TASK: Reproduce the lines below exactly. Skip images.

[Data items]
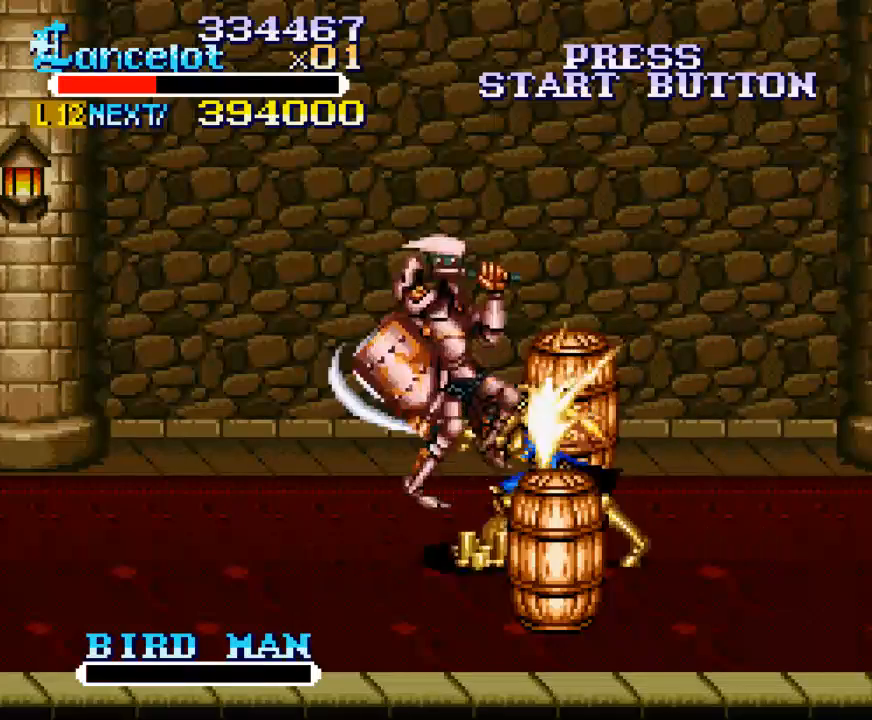
{"buttons": ["DPAD_UP"], "right_stick": "center", "events": [[133, "DPAD_LEFT", "up"], [167, "X", "up"], [333, "DPAD_UP", "down"]]}
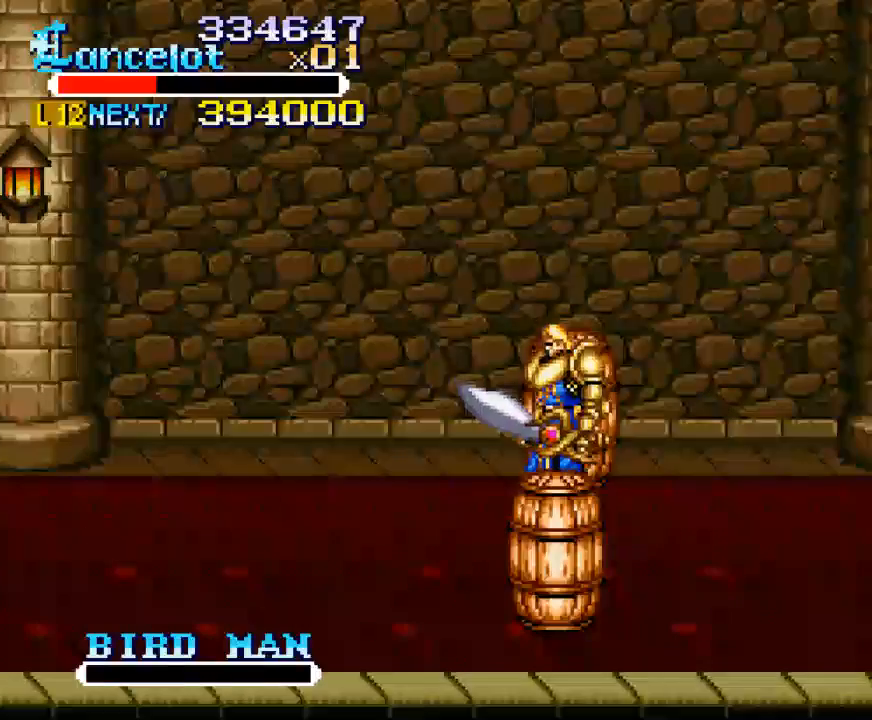
{"buttons": ["X"], "right_stick": "center", "events": [[467, "X", "down"], [500, "DPAD_UP", "up"]]}
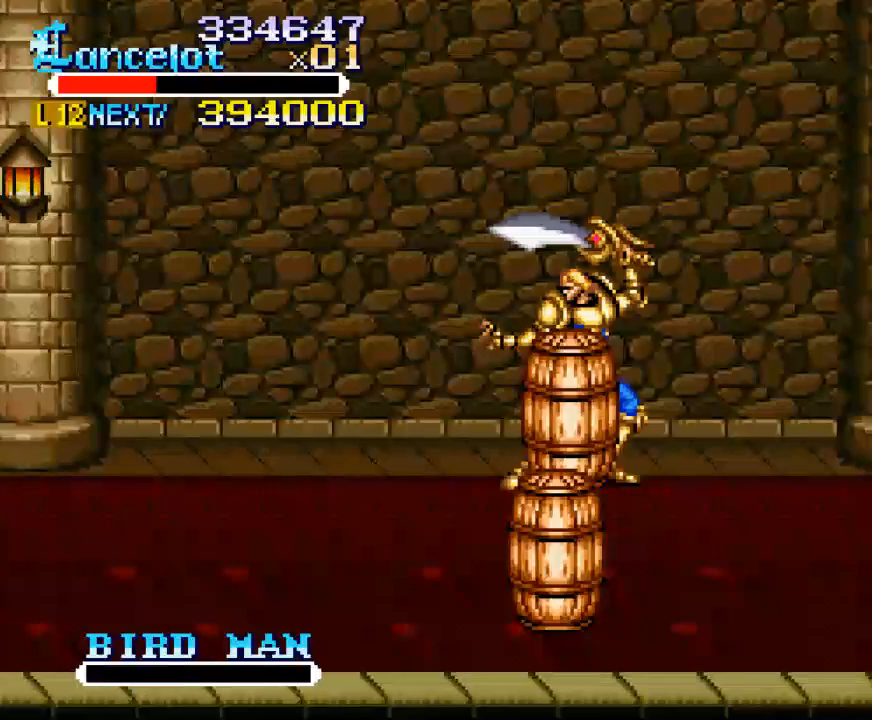
{"buttons": ["DPAD_DOWN", "DPAD_LEFT"], "right_stick": "center", "events": [[133, "X", "up"], [300, "DPAD_LEFT", "down"], [467, "DPAD_DOWN", "down"]]}
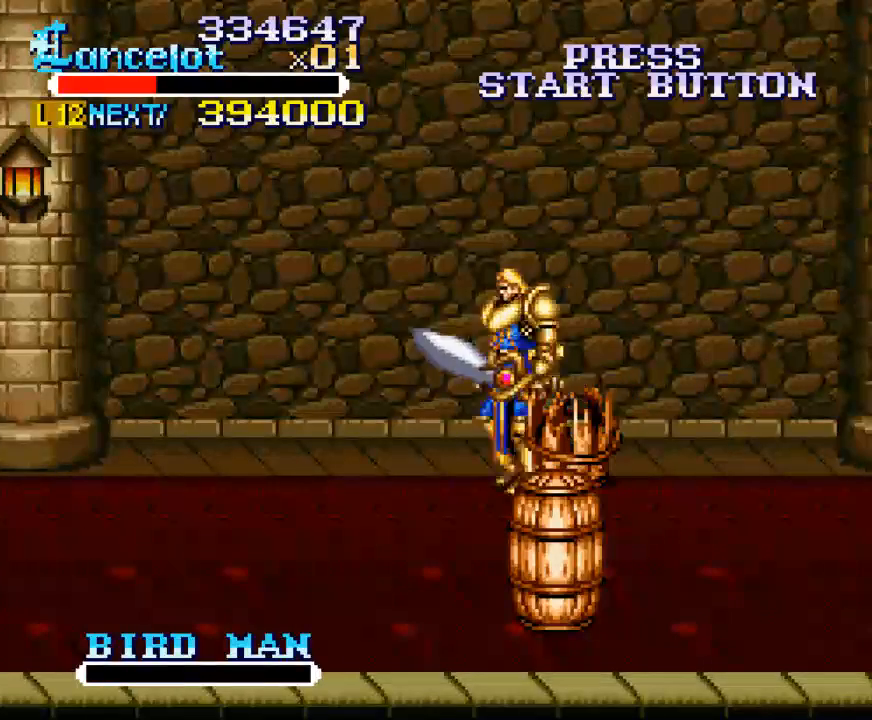
{"buttons": ["DPAD_LEFT"], "right_stick": "center", "events": [[300, "DPAD_DOWN", "up"]]}
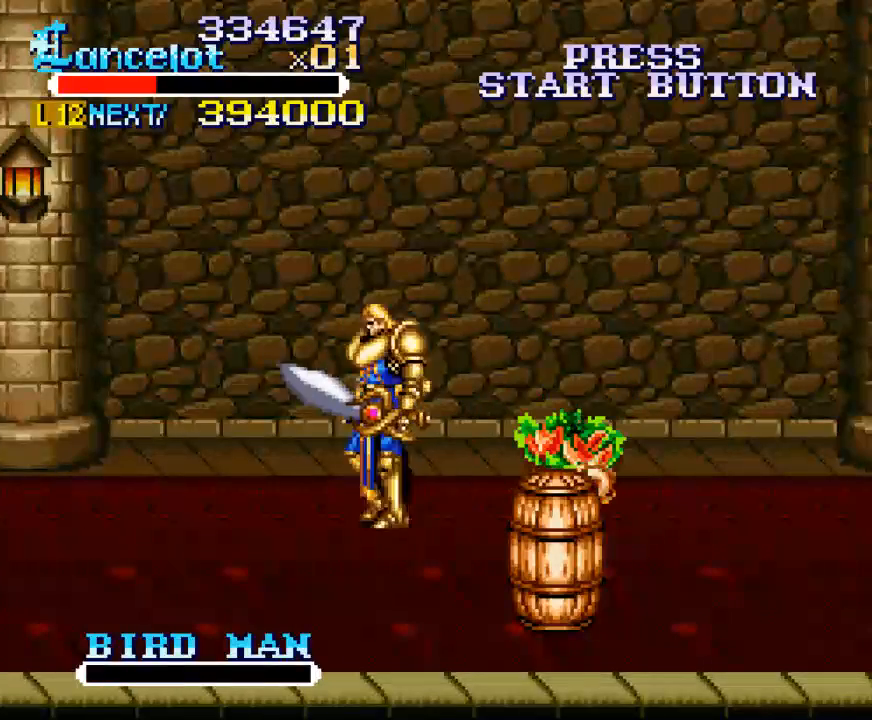
{"buttons": ["DPAD_UP", "DPAD_LEFT"], "right_stick": "center", "events": [[400, "DPAD_UP", "down"]]}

COMPLETED EXERCISE:
{"buttons": ["DPAD_UP"], "right_stick": "center", "events": [[133, "DPAD_LEFT", "up"], [167, "X", "up"], [333, "DPAD_UP", "down"]]}
{"buttons": ["X"], "right_stick": "center", "events": [[467, "X", "down"], [500, "DPAD_UP", "up"]]}
{"buttons": ["DPAD_DOWN", "DPAD_LEFT"], "right_stick": "center", "events": [[133, "X", "up"], [300, "DPAD_LEFT", "down"], [467, "DPAD_DOWN", "down"]]}
{"buttons": ["DPAD_LEFT"], "right_stick": "center", "events": [[300, "DPAD_DOWN", "up"]]}
{"buttons": ["DPAD_UP", "DPAD_LEFT"], "right_stick": "center", "events": [[400, "DPAD_UP", "down"]]}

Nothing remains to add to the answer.